Der Mannesmann Konzern wurde in seine Einzelgesellschaften zerlegt und größtenteils veräussert. Die Mobilfunksparte heißt nun Vodafone D2 GmbH. Sie betreibt in Deutschland eines der größten und leistungsstärksten Mobilfunknetze der Welt. Rund 25,5 Millionen Kunden telefonieren in diesem Netz (Zahl Ende 2004).
Heute ist das Unternehmen in den meisten wichtigen europäischen Märkten präsent, in Frankreich allerdings ohne eine Mehrheitsbeteiligung. 2000 wurde die griechische Mobilfunkgesellschaft Panafon übernommen. Inzwischen können die Kunden über Deutschland hinaus bei 249 Netzbetreibern in 130 Ländern auf allen Kontinenten mobil telefonieren und sind dort unter ihrer Vodafone-Nummer erreichbar.

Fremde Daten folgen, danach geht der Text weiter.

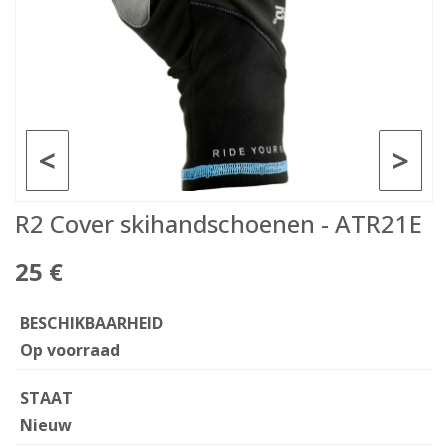
<
>
R2 Cover skihandschoenen - ATR21E
25 €
BESCHIKBAARHEID
Op voorraad
STAAT
Nieuw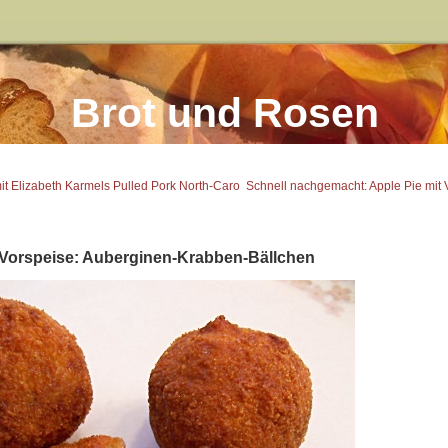
Brot und Rosen
it Elizabeth Karmels Pulled Pork North-Caro
Schnell nachgemacht: Apple Pie mit V
Vorspeise: Auberginen-Krabben-Bällchen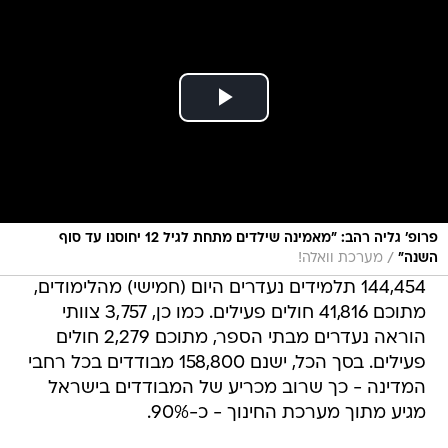
פרופ' גליה רהב: "מאמינה שילדים מתחת לגיל 12 יחוסנו עד סוף
/
השנה"
מערכת וואלה!
144,454 תלמידים נעדרים היום (חמישי) מהלימודים,
מתוכם 41,816 חולים פעילים. כמו כן, 3,757 צוותי
הוראה נעדרים מבתי הספר, מתוכם 2,279 חולים
פעילים. בסך הכל, ישנם 158,800 מבודדים בכל רחבי
המדינה - כך שרוב מכריע של המבודדים בישראל
מגיע מתוך מערכת החינוך - כ-90%.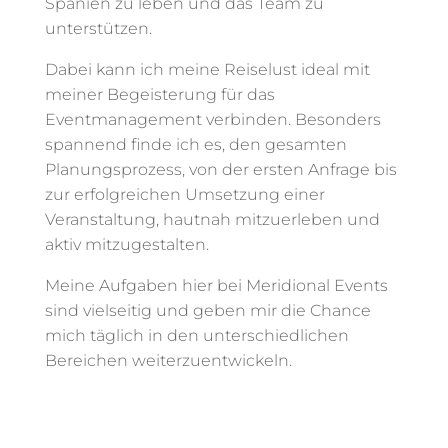
Spanien zu leben und das Team zu
unterstützen.
Dabei kann ich meine Reiselust ideal mit
meiner Begeisterung für das
Eventmanagement verbinden. Besonders
spannend finde ich es, den gesamten
Planungsprozess, von der ersten Anfrage bis
zur erfolgreichen Umsetzung einer
Veranstaltung, hautnah mitzuerleben und
aktiv mitzugestalten.
Meine Aufgaben hier bei Meridional Events
sind vielseitig und geben mir die Chance
mich täglich in den unterschiedlichen
Bereichen weiterzuentwickeln.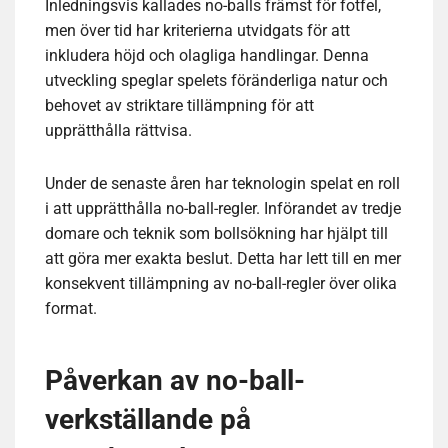
Inledningsvis kallades no-balls främst för fotfel,
men över tid har kriterierna utvidgats för att
inkludera höjd och olagliga handlingar. Denna
utveckling speglar spelets föränderliga natur och
behovet av striktare tillämpning för att
upprätthålla rättvisa.
Under de senaste åren har teknologin spelat en roll
i att upprätthålla no-ball-regler. Införandet av tredje
domare och teknik som bollsökning har hjälpt till
att göra mer exakta beslut. Detta har lett till en mer
konsekvent tillämpning av no-ball-regler över olika
format.
Påverkan av no-ball-
verkställande på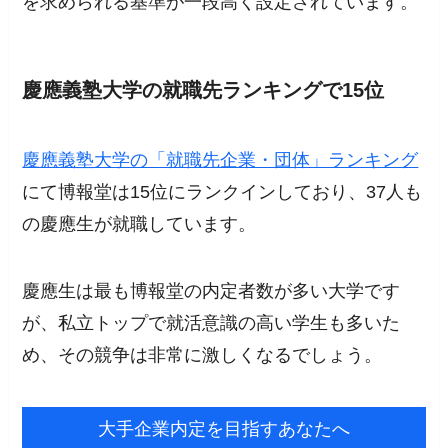
を求められる基準が一段高く設定されています。
慶應義塾大学の就職先ランキングで15位
慶應義塾大学の「就職先企業・団体」ランキング
にて博報堂は15位にランクインしており、37人も
の慶應生が就職しています。
慶應生は最も博報堂の内定者数が多い大学です
が、私立トップで就活意識の高い学生も多いた
め、その競争は非常に激しくなるでしょう。
大手企業内定を目指すあなたへ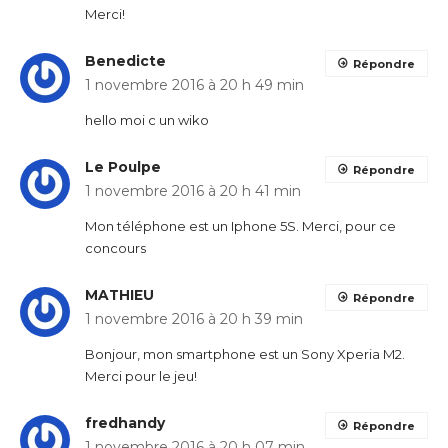
Merci!
Benedicte
Répondre
1 novembre 2016 à 20 h 49 min
hello moi c un wiko
Le Poulpe
Répondre
1 novembre 2016 à 20 h 41 min
Mon téléphone est un Iphone 5S. Merci, pour ce
concours
MATHIEU
Répondre
1 novembre 2016 à 20 h 39 min
Bonjour, mon smartphone est un Sony Xperia M2.
Merci pour le jeu!
fredhandy
Répondre
1 novembre 2016 à 20 h 07 min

Unternehmensdaten Vodafone D2 GmbH
Umsatz (ca.):
- 31. Dezember 1992 Euro 0,071 Mrd.
- 31. Dezember 1993 Euro 0,462 Mrd.
- 31. Dezember 1994 Euro 0,9 Mrd.
- 31. Dezember 1995 Euro 1,4 Mrd.
- 31. Dezember 1996 Euro 2,2 Mrd.
- 31. Dezember 1997 Euro 2,9 Mrd.
- 31. Dezember 1998 Euro 3,7 Mrd.
- 31. Dezember 1999 Euro 5,1 Mrd.
- 2000/2001 Euro 6,86 Mrd. (Geschäftsjahr jeweils 1.4. bis 31.3.)
- 2001/2002 Euro 6,83 Mrd.
- 2002/2003 Euro 7,20 Mrd.
- 2003/2004 Euro 7,80 Mrd.
Mitarbeiter: 31. März 2004 9.300
Kunden: 31. Oktober 2004 26,1 Mio. (30. Juni 2004 25,5 Mio.)
Firmensitz: Düsseldorf
Geschäftsführung:
- Jürgen von Kuczkowski, Vorsitzender
- Friedrich P. Joussen, Operations, stellvertr. Vorsitzender
- Frank Rövekamp, Marketing
- Karl Ludwig Dilfer, Vertrieb
- Hartmut Kremling, Technik
- Thomas Neumann, Personal
- Albert Weismüller, Finanzen
Niederlassungen: 8:
Berlin, Dortmund, Radebeul bei Dresden, Ratingen bei Düsseldorf, Frankfurt, Langenhagen bei Hannover, München, Stuttgart
Vodafone Group Beteiligungen an Mobilfunkbetreibern in 26 Ländern sowie Kooperationen in 13 weiteren Ländern
Operativer Gewinn:
- 2000 Euro 2,20 Mrd.
- 2001 Euro 2,10 Mrd.
- 2002 Euro 2,15 Mrd.
- 2003 Euro 2,61 Mrd.
Kritik
Im Jahr 2004 zeigte Vodafone eine Wertberichtigung auf die gehaltenen Aktien der Vodafone AG an. Aufgrund der Höhe der Abschreibung von etwa 50 Milliarden Euro erregte die Wertberichtigung Aufsehen. Der endgültige Steuerbescheid aus Deutschland steht noch aus, und die steuerlichen und strafrechtlichen Konsequenzen sind noch offen. Die Rechtmäßigkeit der Teilwertabschreibung ist unter Experten umstritten.
Sollte Vodafones Teilwert-Verlustabschreibung vor dem Europäischen Gerichtshof oder der Europäischen Kommission Bestand haben, so müsste der Konzern die nächsten Jahre trotz massiver Gewinne keine Körperschaft- und Gewerbesteuer bezahlen. Der Umfang und die Methode der Abschreibung könnten somit einen Präzedenzfall in der Geschichte europäischer Unternehmen darstellen.
Vodafone ist nicht das einzige Unternehmen in Deutschland, welches in den letzten Jahren von der Möglichkeit der Teilwertabschreibung Gebrauch gemacht hat, hat jedoch aufgrund der abgeschriebenen Summe sowie der ausländischen Herkunft der Firma für nationale Schlagzeilen gesorgt.